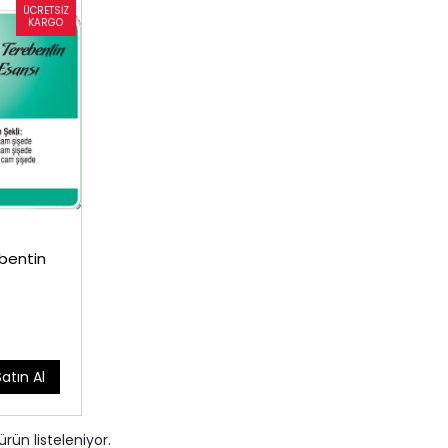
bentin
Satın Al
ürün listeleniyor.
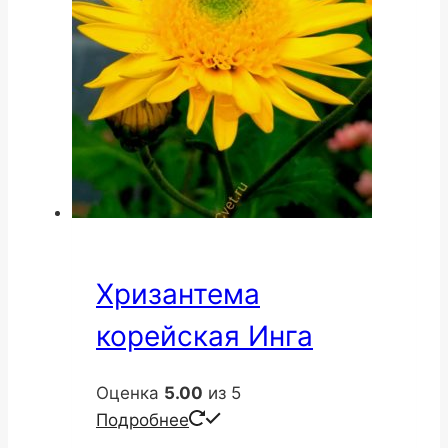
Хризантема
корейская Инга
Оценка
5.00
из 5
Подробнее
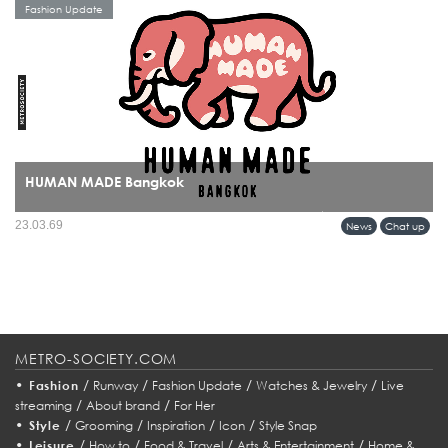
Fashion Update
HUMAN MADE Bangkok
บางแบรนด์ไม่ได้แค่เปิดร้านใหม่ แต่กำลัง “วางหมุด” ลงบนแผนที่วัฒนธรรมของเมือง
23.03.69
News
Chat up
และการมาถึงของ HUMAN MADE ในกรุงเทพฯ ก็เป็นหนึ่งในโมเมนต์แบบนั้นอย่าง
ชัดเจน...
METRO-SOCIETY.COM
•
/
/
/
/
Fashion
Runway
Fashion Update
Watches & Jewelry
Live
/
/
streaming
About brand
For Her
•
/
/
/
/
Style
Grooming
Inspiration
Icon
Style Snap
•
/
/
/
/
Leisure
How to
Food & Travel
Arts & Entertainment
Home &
* * *
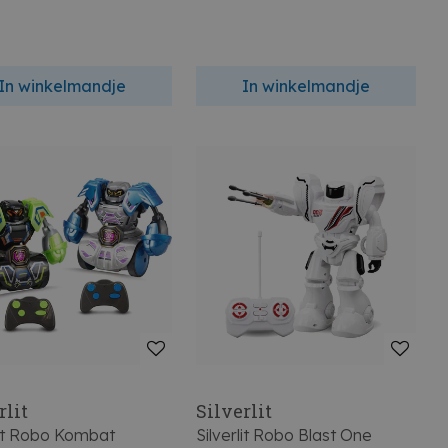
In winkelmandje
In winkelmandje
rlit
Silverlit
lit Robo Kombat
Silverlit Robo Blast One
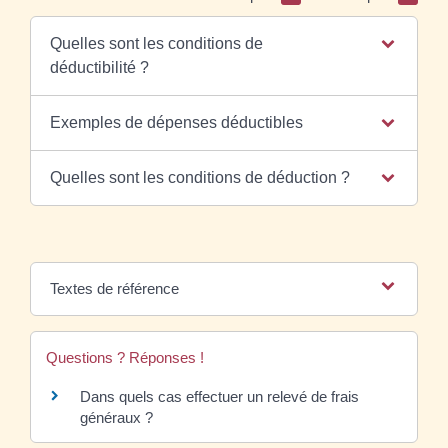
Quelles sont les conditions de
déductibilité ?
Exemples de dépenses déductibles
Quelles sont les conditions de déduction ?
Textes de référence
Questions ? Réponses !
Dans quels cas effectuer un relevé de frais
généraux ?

*EXERCISE GOAL:*
Count the lines of the records above that contain the string "Robo", treating uppercase and lowercase as different. Reply with only the number.

*WRITTEN SOLUTION:*
2